**What you need to do:**
a – In the passage on 1920s baseball, rewrite the part from "As a touring" to "other immigrant groups." with "national pastime" changed to "nation's favorite sport".
b – In one to three sentences, explain why the newspaper quoted in the passage on 1920s baseball believes shared ballpark attendance could improve job prospects.
(Beginning of Reading text)
From a sociological point of view, the Monarchs have done more than any other single agent in Kansas City to break down the damnable outrage of color prejudice that exists in the city…[When]…both races sit side by side and root for their particular favorite and think nothing of it, then after a while the same relation may be carried to the workshop, and the ball grounds may be the means of causing someone to be employed where he would not otherwise have been considered, just because “he sat next to me out at the ball park Sunday—he’s a pretty good fellow.”

—Kansas City Call (African American newspaper), October 27, 1922

As a touring exhibit demonstrated nearly a century later, baseball was America in the 1920s. The national pastime mirrored the diversity of the nation and any town with more than a few hundred residents sponsored a team that was the pride of the community. On any given Sunday afternoon, nearly as many Americans could be found at the local ballpark as had attended church in the morning. The teams mirrored the diversity of the congregants. German immigrants in North Dakota and Jewish immigrants in New York City commemorated each Fourth of July by playing the American game, a celebration of their new nation and a proud display of their ethnic unity as they challenged teams from other immigrant groups.
(End of Reading text)
(Beginning of Given entries)
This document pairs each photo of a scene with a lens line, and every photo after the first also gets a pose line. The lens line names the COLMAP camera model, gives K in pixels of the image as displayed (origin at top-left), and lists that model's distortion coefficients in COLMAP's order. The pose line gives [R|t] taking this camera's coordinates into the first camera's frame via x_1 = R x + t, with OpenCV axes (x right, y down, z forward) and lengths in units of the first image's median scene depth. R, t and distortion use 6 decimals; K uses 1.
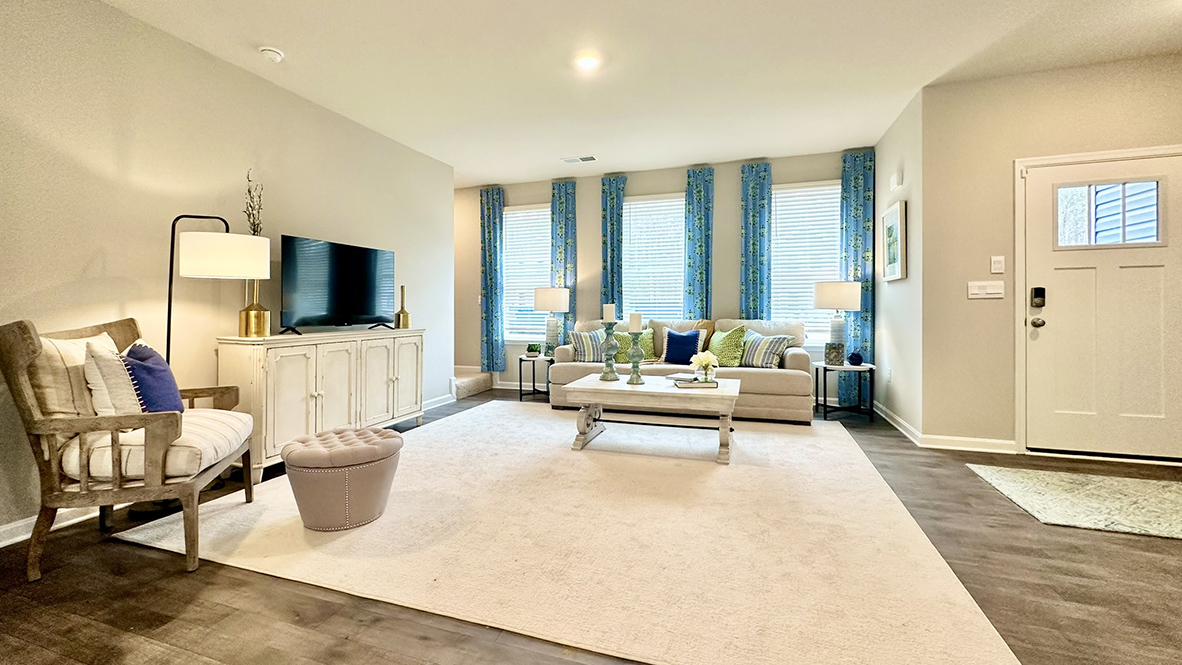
lens RADIAL K [[489.3, 0, 573.7], [0, 489.3, 310.2], [0, 0, 1]] dist [-0.000492, -0.000169]
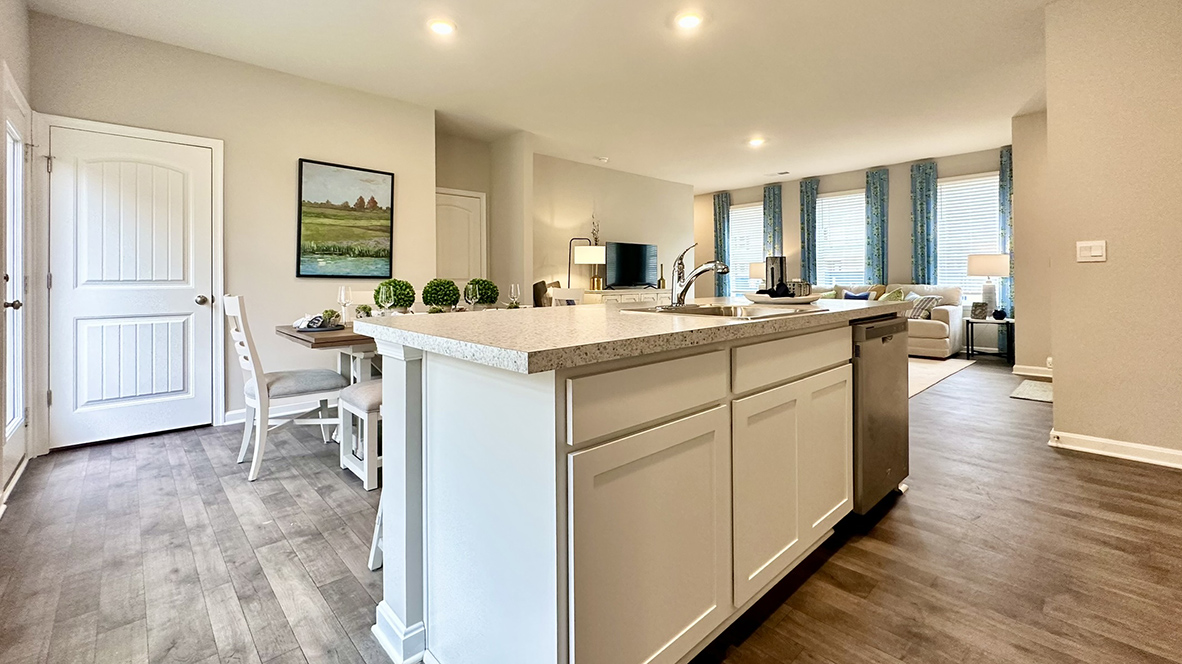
lens RADIAL K [[495.9, 0, 597.0], [0, 495.9, 276.1], [0, 0, 1]] dist [-0.000047, 0.000025]
pose [[0.889776, -0.006891, -0.456345, 0.203755], [0.002497, 0.999945, -0.010230, 0.008160], [0.456390, 0.007963, 0.889744, -0.550547]]
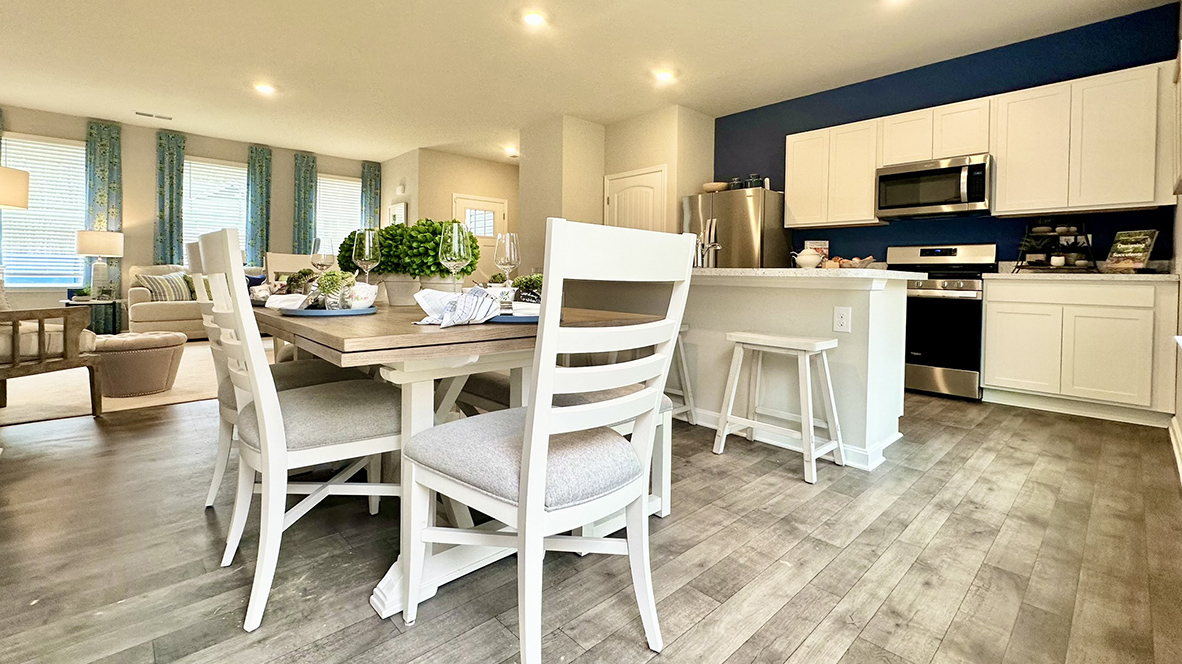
lens RADIAL K [[504.5, 0, 566.1], [0, 504.5, 281.9], [0, 0, 1]] dist [0.002769, -0.000423]
pose [[0.483235, -0.001710, 0.875489, -0.527985], [-0.011092, 0.999906, 0.008075, 0.040217], [-0.875421, -0.013613, 0.483170, -0.342049]]
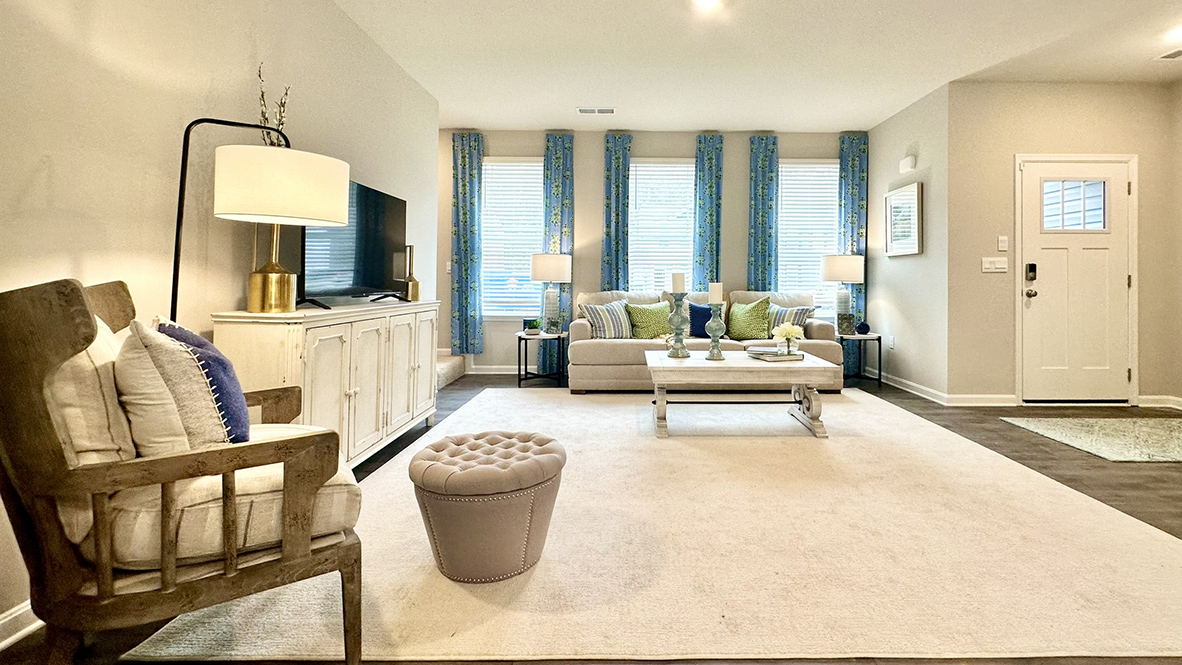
lens RADIAL K [[522.5, 0, 628.4], [0, 522.5, 279.1], [0, 0, 1]] dist [0.000958, -0.000003]
pose [[0.939742, 0.010648, 0.341718, -0.254902], [-0.007423, 0.999915, -0.010743, 0.007466], [-0.341803, 0.007560, 0.939741, 0.091862]]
(End of Given entries)
**Responses by item number:**
a –
As a touring exhibit demonstrated nearly a century later, baseball was America in the 1920s. The nation's favorite sport mirrored the diversity of the nation and any town with more than a few hundred residents sponsored a team that was the pride of the community. On any given Sunday afternoon, nearly as many Americans could be found at the local ballpark as had attended church in the morning. The teams mirrored the diversity of the congregants. German immigrants in North Dakota and Jewish immigrants in New York City commemorated each Fourth of July by playing the American game, a celebration of their new nation and a proud display of their ethnic unity as they challenged teams from other immigrant groups.

b – When both races sit side by side at games, rooting for their favorites and thinking nothing of it, the newspaper expects that relation to carry over to the workshop. Someone might then be hired who would not otherwise have been considered because a person remembers that "he sat next to me out at the ball park Sunday—he's a pretty good fellow."